In 2019, Letendre was selected from more than 40 applicants to replace Andrew Armacost as the Air Force Academy dean of the faculty. As dean, she commands 750 faculty and staff and directs more than $350 million in resources. Letendre's command is responsible for designing and instructing more than 500 courses in 32 disciplines to over 4,000 cadets each year.
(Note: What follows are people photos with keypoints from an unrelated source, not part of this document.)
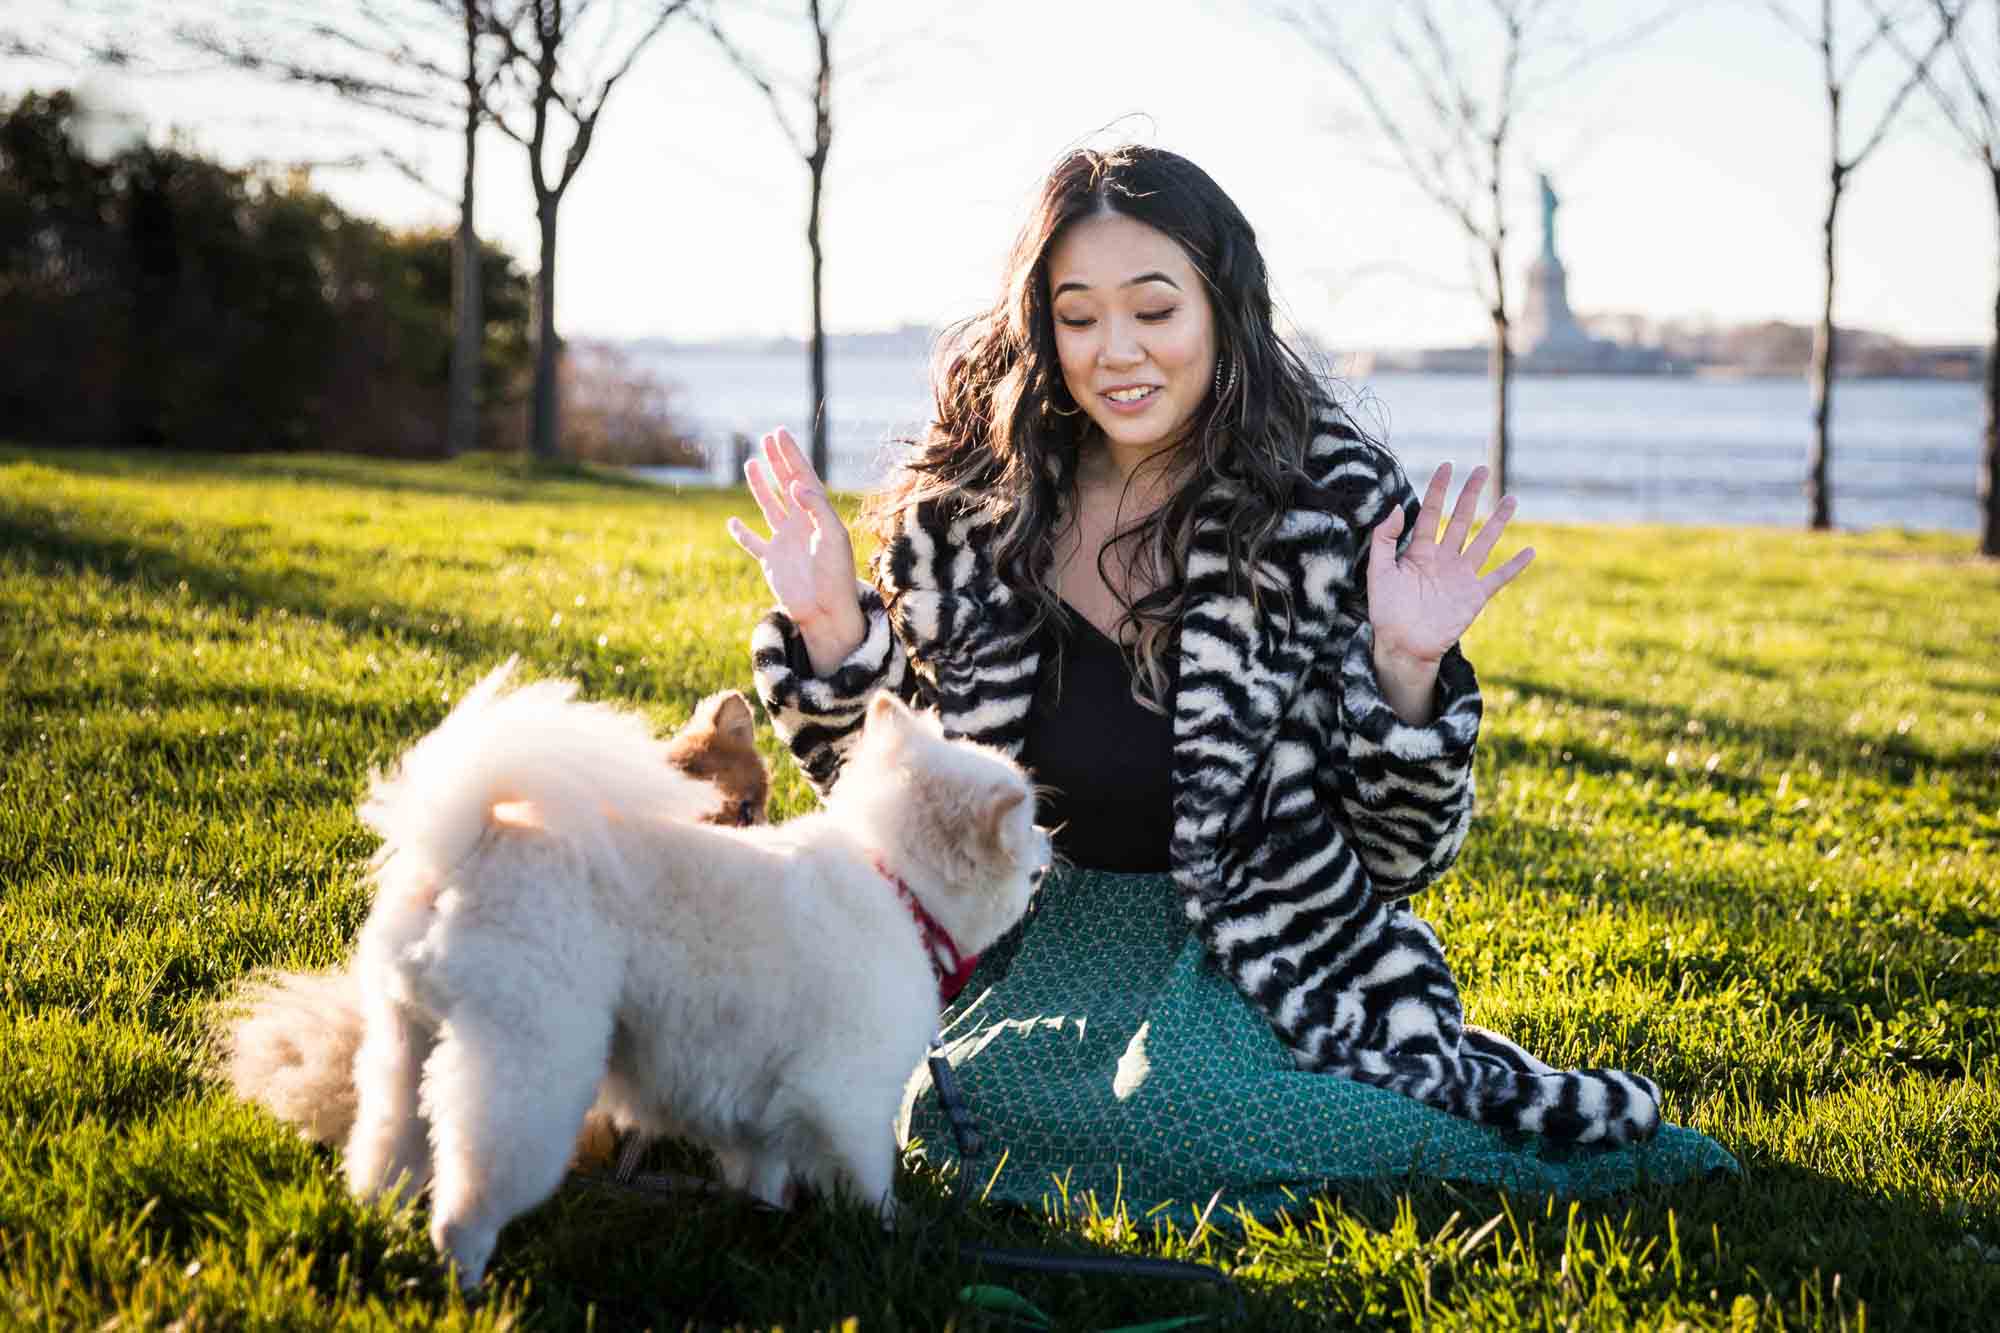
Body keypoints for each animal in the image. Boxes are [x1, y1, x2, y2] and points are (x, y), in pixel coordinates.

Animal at [338, 660, 1056, 1280]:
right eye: (1028, 823)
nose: (1051, 837)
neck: (893, 881)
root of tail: (467, 846)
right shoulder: (846, 1094)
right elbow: (868, 1177)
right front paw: (892, 1235)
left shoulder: (764, 1108)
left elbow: (765, 1171)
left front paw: (766, 1219)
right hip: (532, 1061)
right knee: (470, 1197)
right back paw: (466, 1276)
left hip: (406, 1042)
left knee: (386, 1152)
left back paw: (381, 1231)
==Effective dates of promotion==

Promotions
| Insignia | Rank | Date |
|---|---|---|
|  | Brigadier general | October 2, 2019 |
|  | Colonel | July 2, 2015 |
|  | Lieutenant colonel | March 1, 2011 |
|  | Major | April 1, 2007 |
|  | Captain | May 29, 2000 |
|  | First lieutenant | May 29, 1998 |
|  | Second lieutenant | May 29, 1996 |

==Assignments==
- 1. June 1996 – September 1998, project officer, Joint Air-to-Surface Program Office, Eglin Air Force Base, Fla.
- 2. September 1998 – August 2001, Funded Legal Education Program, University of Washington, Seattle
- 3. August 2001 – June 2003, chief of environmental law and general law, 375th Airlift Wing, Scott AFB, Ill.
- 4. June 2003 – June 2004, area defense counsel, Scott AFB, Ill.
- 5. June 2004 – June 2007, assistant professor of law, U.S. Air Force Academy, Colo.
- 6. July 2007 – July 2008, chief of Strategic Communication Branch, Office of the Judge Advocate General, the Pentagon, Arlington, Va.
- 7. July 2008 – November 2009, deputy chief, Military Personnel Branch, General Litigation Division of Air Force Legal Operations Agency, Arlington, Va.
- 8. November 2009 – February 2010, executive officer, Civil Law and Litigation Directorate, Air Force Legal Operations Agency, Arlington, Va.
- 9. February 2010 – December 2010, legal advisor, DoD Comprehensive Review Working Group, the Pentagon, Arlington, Va.
- 10. January 2011 – April 2011, air staff counsel, Administrative Law Division, Office of the Judge Advocate General, the Pentagon, Arlington, Va.
- 11. May 2011 – June 2012, deputy chief, Trial and Appellate Government Counsel Division, Air Force Legal Operations Agency, Joint Base Andrews, Md.
- 12. July 2012 – July 2014, staff judge advocate, 375th Air Mobility Wing, Scott AFB, Ill.
- 13. July 2014 – June 2015, student, Eisenhower School, National Defense University, Fort Lesley J. McNair, Washington, D.C.
- 14. July 2015 – October 2019, permanent professor and head, Department of Law, U.S. Air Force Academy, Colo.
- 15. July 2018 – October 2019, chair, Social Sciences Division, U.S. Air Force Academy, Colo.
- 16. October 2019 – May 2025, dean of the faculty, U.S. Air Force Academy, Colo.